▶ Description of the task:
Lay out every line of text read from the items below as a Markdown table with the columns "Row" and "Line": number each line in order and omit blank lines. Leave the pictures out of the answer.

▶ Supplied records:

--- --- ---

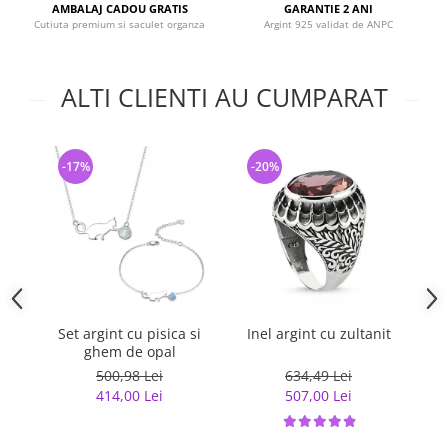
AMBALAJ CADOU GRATIS
GARANTIE 2 ANI
Cutiuta premium si saculet organza
Argint 925 validat de ANPC
ALTI CLIENTI AU CUMPARAT
-17%
-20%
-
Set argint cu pisica si
Inel argint cu zultanit
Ine
ghem de opal
500,98 Lei
634,49 Lei
414,00 Lei
507,00 Lei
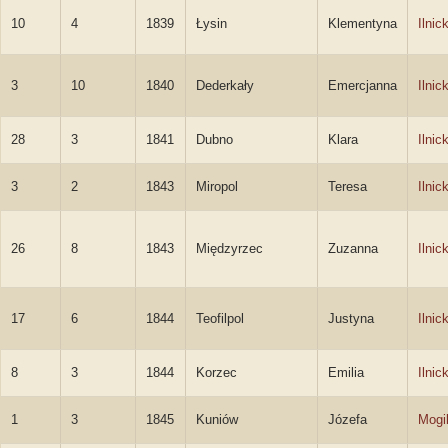
10
4
1839
Łysin
Klementyna
Ilnic
3
10
1840
Dederkały
Emercjanna
Ilnic
28
3
1841
Dubno
Klara
Ilnic
3
2
1843
Miropol
Teresa
Ilnic
26
8
1843
Międzyrzec
Zuzanna
Ilnic
17
6
1844
Teofilpol
Justyna
Ilnic
8
3
1844
Korzec
Emilia
Ilnic
1
3
1845
Kuniów
Józefa
Mogi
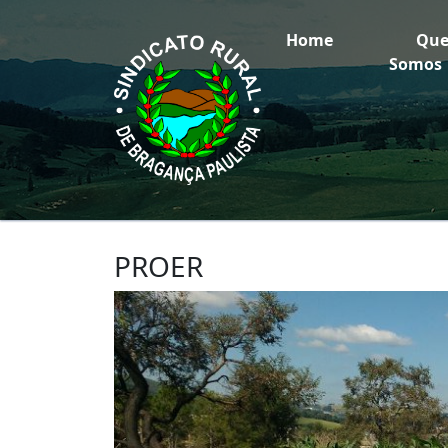
Home
Qu
Somos
PROER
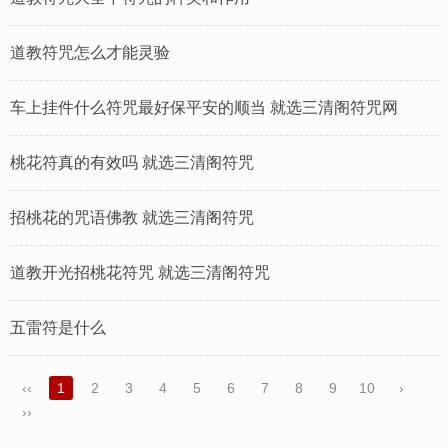
道教符咒怎么才能灵验
车上挂件什么符咒最好保平安的顺当 就选三清阁符咒网
桃花符真的有效吗 就选三清阁符咒
招桃花的咒语佛教 就选三清阁符咒
道教开光招桃花符咒 就选三清阁符咒
五雷符是什么
‹‹
1
2
3
4
5
6
7
8
9
10
›
››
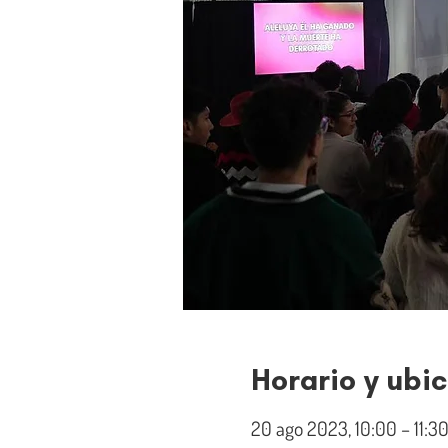
Horario y ubi
20 ago 2023, 10:00 – 11:3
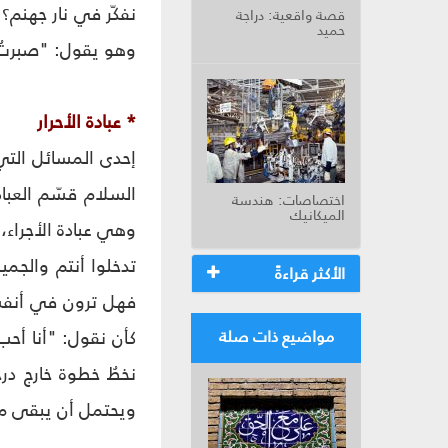
نفكّر في نار جهنم؟ 
قصة واقعية: دراجة
حميد
وهو يقول: "صبرتُ ع
* عبادة الأحرار
إحدى المسائل التي 
السلام قسّم العباد
اختصاصات: هندسة
الميكانيك
وهي عبادة الأجراء،
تدخلوا أنتم والجمي
الأكثر قراءةً
فهل ترون في أنفسكم
كأن نقول: "أنا أحب 
مواضيع ذات صلة
نخطُ خطوة خارج در
ويحتمل أن يبقى ملازما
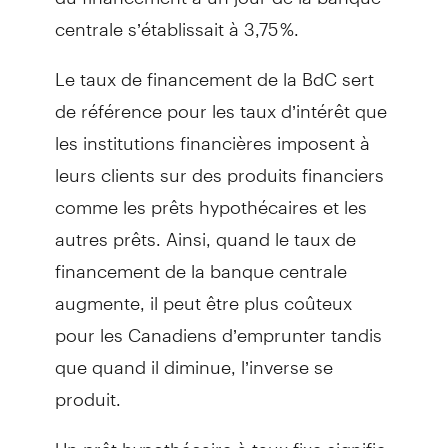
centrale s’établissait à 3,75 %.
Le taux de financement de la BdC sert
de référence pour les taux d’intérêt que
les institutions financières imposent à
leurs clients sur des produits financiers
comme les prêts hypothécaires et les
autres prêts. Ainsi, quand le taux de
financement de la banque centrale
augmente, il peut être plus coûteux
pour les Canadiens d’emprunter tandis
que quand il diminue, l’inverse se
produit.
Un prêt hypothécaire à taux fixe signifie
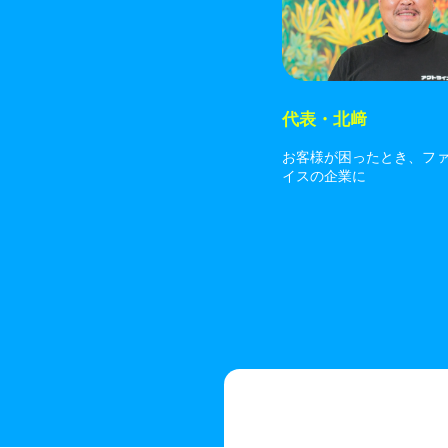
代表・北﨑
お客様が困ったとき、フ
イスの企業に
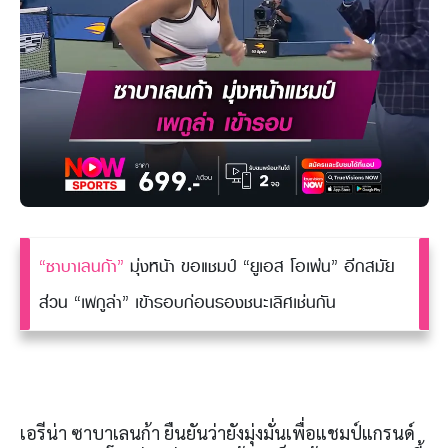
“ซาบาเลนก้า”
มุ่งหน้า ขอแชมป์ “ยูเอส โอเพ่น” อีกสมัย
ส่วน “เพกูล่า” เข้ารอบก่อนรองชนะเลิศเช่นกัน
เอรีน่า ซาบาเลนก้า ยืนยันว่ายังมุ่งมั่นเพื่อแชมป์แกรนด์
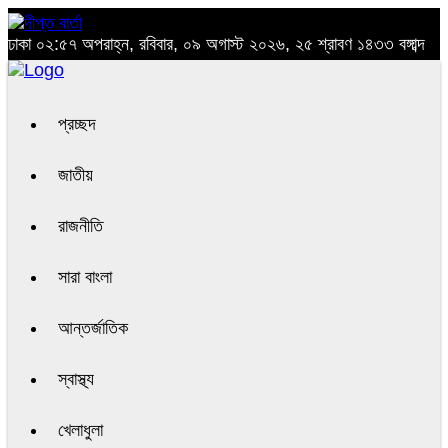
ঢাকা
০২:৫৭ অপরাহ্ন, রবিবার, ০৯ অগাস্ট ২০২৬, ২৫ শ্রাবণ ১৪৩৩ বঙ্গাব্দ
প্রচ্ছদ
জাতীয়
রাজনীতি
সারা বাংলা
আন্তর্জাতিক
স্বাস্থ্য
খেলাধুলা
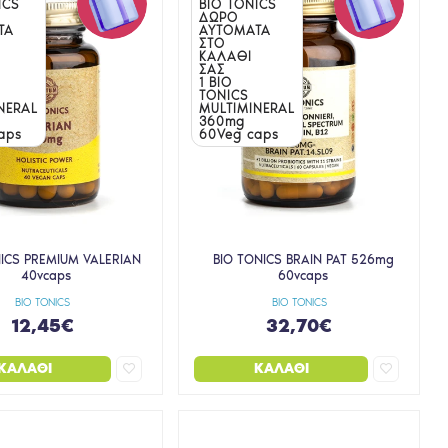
ICS
BIO TONICS
ΔΩΡΟ
ΤΑ
ΑΥΤΟΜΑΤΑ
ΣΤΟ
ΚΑΛΑΘΙ
ΣΑΣ
1 BIO
TONICS
NERAL
MULTIMINERAL
360mg
aps
60Veg caps
NICS PREMIUM VALERIAN
BIO TONICS BRAIN PAT 526mg
40vcaps
60vcaps
BIO TONICS
BIO TONICS
12,45€
32,70€
ΚΑΛΆΘΙ
ΚΑΛΆΘΙ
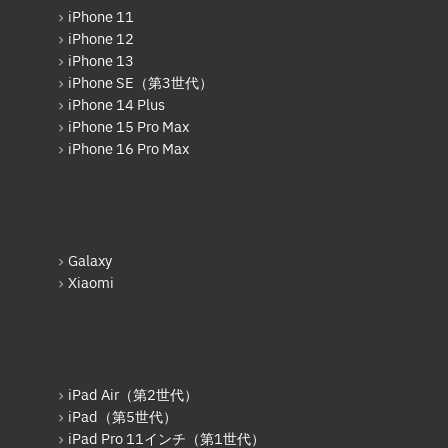
Xiaomi
AppleWatchフロントパネル交換
iPhone 11
修理
iPhone 12
Motolora
iPhone 13
ガラケー修理実績
iPhone SE（第3世代）
その他Android
ガラケーバッテリー交換
iPhone 14 Plus
iPad
iPhone 15 Pro Max
iPhone 16 Pro Max
iPad Pro 12.9インチ（第6世
代）
iPad Air（第1世代）
iPad mini（第2世代）
Galaxy
Xiaomi
iPad Air（第2世代）
iPad mini（第4世代）
iPad Pro 12.9インチ（第1世
代）
iPad Air（第2世代）
iPad Pro 9.7インチ
iPad（第5世代）
iPad Pro 11インチ（第1世代）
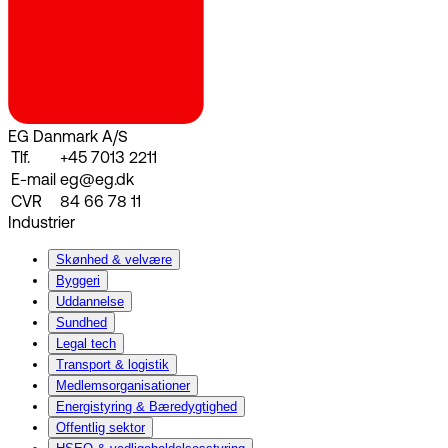
EG Danmark A/S
Tlf.
+45 7013 2211
E-mail
eg@eg.dk
CVR
84 66 78 11
Industrier
Skønhed & velvære
Byggeri
Uddannelse
Sundhed
Legal tech
Transport & logistik
Medlemsorganisationer
Energistyring & Bæredygtighed
Offentlig sektor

--- --- ---

▶ Answer section:
| Row | Line |
|---|---|
| 1 | AMBALAJ CADOU GRATIS |
| 2 | GARANTIE 2 ANI |
| 3 | Cutiuta premium si saculet organza |
| 4 | Argint 925 validat de ANPC |
| 5 | ALTI CLIENTI AU CUMPARAT |
| 6 | -17% |
| 7 | -20% |
| 8 | - |
| 9 | Set argint cu pisica si |
| 10 | Inel argint cu zultanit |
| 11 | Ine |
| 12 | ghem de opal |
| 13 | 500,98 Lei |
| 14 | 634,49 Lei |
| 15 | 414,00 Lei |
| 16 | 507,00 Lei |
| 17 | 10 |
| 18 | 4 |
| 19 | 1839 |
| 20 | Łysin |
| 21 | Klementyna |
| 22 | Ilnic |
| 23 | 3 |
| 24 | 10 |
| 25 | 1840 |
| 26 | Dederkały |
| 27 | Emercjanna |
| 28 | Ilnic |
| 29 | 28 |
| 30 | 3 |
| 31 | 1841 |
| 32 | Dubno |
| 33 | Klara |
| 34 | Ilnic |
| 35 | 3 |
| 36 | 2 |
| 37 | 1843 |
| 38 | Miropol |
| 39 | Teresa |
| 40 | Ilnic |
| 41 | 26 |
| 42 | 8 |
| 43 | 1843 |
| 44 | Międzyrzec |
| 45 | Zuzanna |
| 46 | Ilnic |
| 47 | 17 |
| 48 | 6 |
| 49 | 1844 |
| 50 | Teofilpol |
| 51 | Justyna |
| 52 | Ilnic |
| 53 | 8 |
| 54 | 3 |
| 55 | 1844 |
| 56 | Korzec |
| 57 | Emilia |
| 58 | Ilnic |
| 59 | 1 |
| 60 | 3 |
| 61 | 1845 |
| 62 | Kuniów |
| 63 | Józefa |
| 64 | Mogi |
| 65 | Home |
| 66 | Qu |
| 67 | Somos |
| 68 | PROER |
| 69 | 道教符咒怎么才能灵验 |
| 70 | 车上挂件什么符咒最好保平安的顺当 就选三清阁符咒网 |
| 71 | 桃花符真的有效吗 就选三清阁符咒 |
| 72 | 招桃花的咒语佛教 就选三清阁符咒 |
| 73 | 道教开光招桃花符咒 就选三清阁符咒 |
| 74 | 五雷符是什么 |
| 75 | ‹‹ |
| 76 | 1 |
| 77 | 2 |
| 78 | 3 |
| 79 | 4 |
| 80 | 5 |
| 81 | 6 |
| 82 | 7 |
| 83 | 8 |
| 84 | 9 |
| 85 | 10 |
| 86 | › |
| 87 | ›› |
| 88 | Horario y ubi |
| 89 | 20 ago 2023, 10:00 – 11:3 |
| 90 | نفكّر في نار جهنم؟  |
| 91 | قصة واقعية: دراجة |
| 92 | حميد |
| 93 | وهو يقول: "صبرتُ ع |
| 94 | * عبادة الأحرار |
| 95 | إحدى المسائل التي  |
| 96 | السلام قسّم العباد |
| 97 | اختصاصات: هندسة |
| 98 | الميكانيك |
| 99 | وهي عبادة الأجراء، |
| 100 | تدخلوا أنتم والجمي |
| 101 | الأكثر قراءةً |
| 102 | فهل ترون في أنفسكم |
| 103 | كأن نقول: "أنا أحب  |
| 104 | مواضيع ذات صلة |
| 105 | نخطُ خطوة خارج در |
| 106 | ويحتمل أن يبقى ملازما |
| 107 | centrale s’établissait à 3,75 %. |
| 108 | Le taux de financement de la BdC sert |
| 109 | de référence pour les taux d’intérêt que |
| 110 | les institutions financières imposent à |
| 111 | leurs clients sur des produits financiers |
| 112 | comme les prêts hypothécaires et les |
| 113 | autres prêts. Ainsi, quand le taux de |
| 114 | financement de la banque centrale |
| 115 | augmente, il peut être plus coûteux |
| 116 | pour les Canadiens d’emprunter tandis |
| 117 | que quand il diminue, l’inverse se |
| 118 | produit. |
| 119 | Un prêt hypothécaire à taux fixe signifie |
| 120 | 代表・北﨑 |
| 121 | お客様が困ったとき、フ |
| 122 | イスの企業に |
| 123 | “ซาบาเลนก้า” |
| 124 | มุ่งหน้า ขอแชมป์ “ยูเอส โอเพ่น” อีกสมัย |
| 125 | ส่วน “เพกูล่า” เข้ารอบก่อนรองชนะเลิศเช่นกัน |
| 126 | เอรีน่า ซาบาเลนก้า ยืนยันว่ายังมุ่งมั่นเพื่อแชมป์แกรนด์ |
| 127 | ঢাকা |
| 128 | ০২:৫৭ অপরাহ্ন, রবিবার, ০৯ অগাস্ট ২০২৬, ২৫ শ্রাবণ ১৪৩৩ বঙ্গাব্দ |
| 129 | প্রচ্ছদ |
| 130 | জাতীয় |
| 131 | রাজনীতি |
| 132 | সারা বাংলা |
| 133 | আন্তর্জাতিক |
| 134 | স্বাস্থ্য |
| 135 | খেলাধুলা |
| 136 | ICS |
| 137 | BIO TONICS |
| 138 | ΔΩΡΟ |
| 139 | ΤΑ |
| 140 | ΑΥΤΟΜΑΤΑ |
| 141 | ΣΤΟ |
| 142 | ΚΑΛΑΘΙ |
| 143 | ΣΑΣ |
| 144 | 1 BIO |
| 145 | TONICS |
| 146 | NERAL |
| 147 | MULTIMINERAL |
| 148 | 360mg |
| 149 | aps |
| 150 | 60Veg caps |
| 151 | NICS PREMIUM VALERIAN |
| 152 | BIO TONICS BRAIN PAT 526mg |
| 153 | 40vcaps |
| 154 | 60vcaps |
| 155 | BIO TONICS |
| 156 | BIO TONICS |
| 157 | 12,45€ |
| 158 | 32,70€ |
| 159 | ΚΑΛΆΘΙ |
| 160 | ΚΑΛΆΘΙ |
| 161 | Xiaomi |
| 162 | AppleWatchフロントパネル交換 |
| 163 | iPhone 11 |
| 164 | 修理 |
| 165 | iPhone 12 |
| 166 | Motolora |
| 167 | iPhone 13 |
| 168 | ガラケー修理実績 |
| 169 | iPhone SE（第3世代） |
| 170 | その他Android |
| 171 | ガラケーバッテリー交換 |
| 172 | iPhone 14 Plus |
| 173 | iPad |
| 174 | iPhone 15 Pro Max |
| 175 | iPhone 16 Pro Max |
| 176 | iPad Pro 12.9インチ（第6世 |
| 177 | 代） |
| 178 | iPad Air（第1世代） |
| 179 | iPad mini（第2世代） |
| 180 | Galaxy |
| 181 | Xiaomi |
| 182 | iPad Air（第2世代） |
| 183 | iPad mini（第4世代） |
| 184 | iPad Pro 12.9インチ（第1世 |
| 185 | 代） |
| 186 | iPad Air（第2世代） |
| 187 | iPad Pro 9.7インチ |
| 188 | iPad（第5世代） |
| 189 | iPad Pro 11インチ（第1世代） |
| 190 | EG Danmark A/S |
| 191 | Tlf. |
| 192 | +45 7013 2211 |
| 193 | E-mail |
| 194 | eg@eg.dk |
| 195 | CVR |
| 196 | 84 66 78 11 |
| 197 | Industrier |
| 198 | Skønhed & velvære |
| 199 | Byggeri |
| 200 | Uddannelse |
| 201 | Sundhed |
| 202 | Legal tech |
| 203 | Transport & logistik |
| 204 | Medlemsorganisationer |
| 205 | Energistyring & Bæredygtighed |
| 206 | Offentlig sektor |